→ Exercise aim:
Look in the material below for the line holding "A key consideration". Set it down exactly, with each later line up to and including the line holding "8.1 Exceptions where modification is needed".

→ Data to process:
───

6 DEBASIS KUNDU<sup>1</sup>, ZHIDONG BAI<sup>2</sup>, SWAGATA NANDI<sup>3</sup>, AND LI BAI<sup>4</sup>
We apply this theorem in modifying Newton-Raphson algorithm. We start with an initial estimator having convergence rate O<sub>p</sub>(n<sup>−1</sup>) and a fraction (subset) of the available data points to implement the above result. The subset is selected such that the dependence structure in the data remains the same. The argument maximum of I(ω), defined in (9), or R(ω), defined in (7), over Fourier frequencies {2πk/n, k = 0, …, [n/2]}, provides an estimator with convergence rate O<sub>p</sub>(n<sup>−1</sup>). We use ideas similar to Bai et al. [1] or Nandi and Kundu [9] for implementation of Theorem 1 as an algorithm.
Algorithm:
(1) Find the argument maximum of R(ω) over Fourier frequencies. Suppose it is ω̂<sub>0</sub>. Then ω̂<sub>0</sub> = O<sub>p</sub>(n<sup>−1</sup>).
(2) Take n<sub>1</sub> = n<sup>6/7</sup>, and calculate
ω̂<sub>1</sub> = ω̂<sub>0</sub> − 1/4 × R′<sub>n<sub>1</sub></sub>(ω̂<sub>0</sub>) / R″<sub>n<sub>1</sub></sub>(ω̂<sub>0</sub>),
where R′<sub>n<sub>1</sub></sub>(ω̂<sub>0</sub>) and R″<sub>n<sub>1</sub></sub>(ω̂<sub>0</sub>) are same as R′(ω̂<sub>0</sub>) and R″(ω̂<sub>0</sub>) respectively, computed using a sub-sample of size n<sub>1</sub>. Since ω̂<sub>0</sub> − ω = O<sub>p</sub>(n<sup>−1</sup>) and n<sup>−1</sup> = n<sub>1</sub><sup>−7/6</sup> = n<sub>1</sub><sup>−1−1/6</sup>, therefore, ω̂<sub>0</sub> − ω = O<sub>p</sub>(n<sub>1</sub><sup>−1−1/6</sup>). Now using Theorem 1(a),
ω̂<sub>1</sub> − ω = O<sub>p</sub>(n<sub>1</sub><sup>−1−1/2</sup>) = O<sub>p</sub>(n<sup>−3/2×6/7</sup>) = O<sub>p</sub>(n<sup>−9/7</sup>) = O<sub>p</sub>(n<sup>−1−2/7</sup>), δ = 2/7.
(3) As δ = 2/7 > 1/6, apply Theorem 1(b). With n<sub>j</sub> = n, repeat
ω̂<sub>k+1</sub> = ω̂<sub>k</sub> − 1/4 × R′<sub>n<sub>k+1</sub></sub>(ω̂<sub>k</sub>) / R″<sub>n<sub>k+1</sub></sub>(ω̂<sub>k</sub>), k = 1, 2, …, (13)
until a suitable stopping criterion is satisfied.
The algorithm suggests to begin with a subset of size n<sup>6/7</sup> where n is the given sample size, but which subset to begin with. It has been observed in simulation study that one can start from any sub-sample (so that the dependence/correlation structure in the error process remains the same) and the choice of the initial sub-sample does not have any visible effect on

───

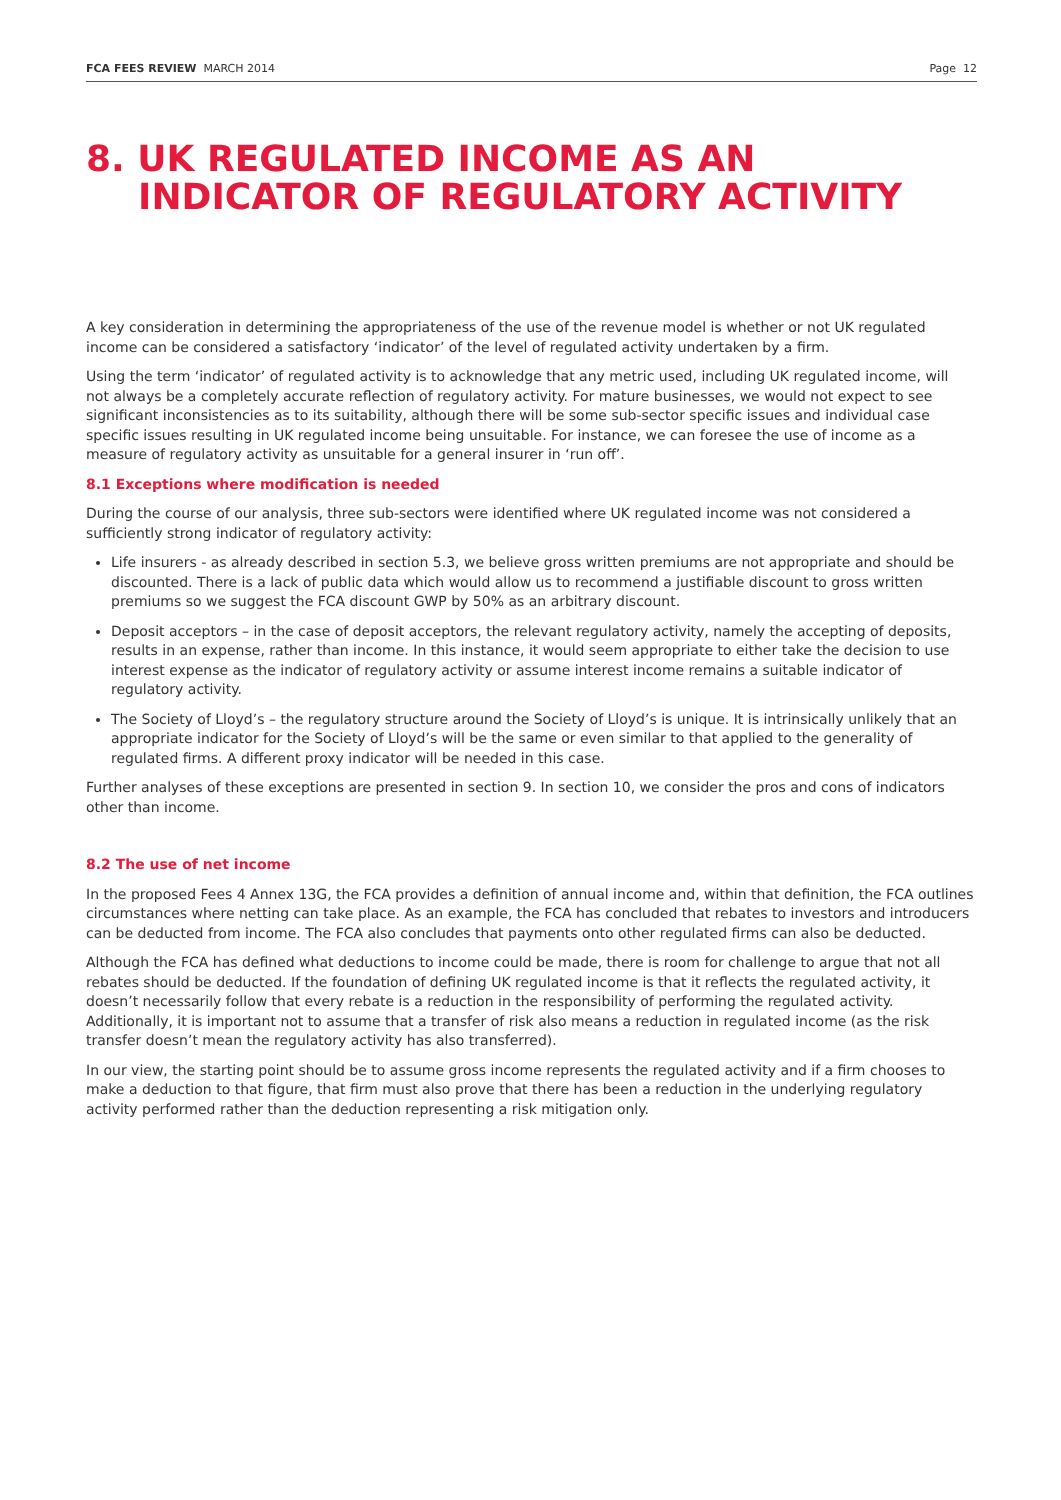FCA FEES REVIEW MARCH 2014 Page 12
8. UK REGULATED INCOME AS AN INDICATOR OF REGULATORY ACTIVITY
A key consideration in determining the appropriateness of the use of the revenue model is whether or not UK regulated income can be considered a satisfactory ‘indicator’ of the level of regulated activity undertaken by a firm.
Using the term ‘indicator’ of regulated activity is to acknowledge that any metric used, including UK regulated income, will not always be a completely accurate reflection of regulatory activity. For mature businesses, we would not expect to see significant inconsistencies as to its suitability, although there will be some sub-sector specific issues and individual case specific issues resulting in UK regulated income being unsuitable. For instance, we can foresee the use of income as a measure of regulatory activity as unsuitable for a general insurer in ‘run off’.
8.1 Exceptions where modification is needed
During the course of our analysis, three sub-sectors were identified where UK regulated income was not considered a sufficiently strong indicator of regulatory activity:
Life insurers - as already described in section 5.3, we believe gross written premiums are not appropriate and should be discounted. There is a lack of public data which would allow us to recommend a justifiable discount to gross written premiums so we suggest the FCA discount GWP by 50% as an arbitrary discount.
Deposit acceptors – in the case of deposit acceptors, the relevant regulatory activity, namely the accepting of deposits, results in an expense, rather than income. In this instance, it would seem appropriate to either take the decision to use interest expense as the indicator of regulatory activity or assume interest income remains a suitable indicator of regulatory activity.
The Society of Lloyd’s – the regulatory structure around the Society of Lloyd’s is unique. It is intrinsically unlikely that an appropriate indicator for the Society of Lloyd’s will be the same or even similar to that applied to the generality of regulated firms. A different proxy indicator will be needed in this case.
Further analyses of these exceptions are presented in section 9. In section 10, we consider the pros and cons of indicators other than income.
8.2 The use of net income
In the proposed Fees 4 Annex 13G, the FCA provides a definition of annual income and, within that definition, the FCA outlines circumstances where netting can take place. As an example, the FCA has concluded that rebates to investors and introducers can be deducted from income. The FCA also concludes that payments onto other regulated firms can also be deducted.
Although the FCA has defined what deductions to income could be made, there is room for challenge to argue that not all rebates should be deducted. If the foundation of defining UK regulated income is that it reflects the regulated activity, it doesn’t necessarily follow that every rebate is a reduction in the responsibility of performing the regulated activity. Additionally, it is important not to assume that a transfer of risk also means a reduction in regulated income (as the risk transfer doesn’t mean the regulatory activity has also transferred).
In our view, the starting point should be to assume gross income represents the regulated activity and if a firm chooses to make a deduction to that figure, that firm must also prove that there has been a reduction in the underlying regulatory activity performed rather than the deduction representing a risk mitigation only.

───

→ Answer box:
A key consideration in determining the appropriateness of the use of the revenue model is whether or not UK regulated income can be considered a satisfactory ‘indicator’ of the level of regulated activity undertaken by a firm.
Using the term ‘indicator’ of regulated activity is to acknowledge that any metric used, including UK regulated income, will not always be a completely accurate reflection of regulatory activity. For mature businesses, we would not expect to see significant inconsistencies as to its suitability, although there will be some sub-sector specific issues and individual case specific issues resulting in UK regulated income being unsuitable. For instance, we can foresee the use of income as a measure of regulatory activity as unsuitable for a general insurer in ‘run off’.
8.1 Exceptions where modification is needed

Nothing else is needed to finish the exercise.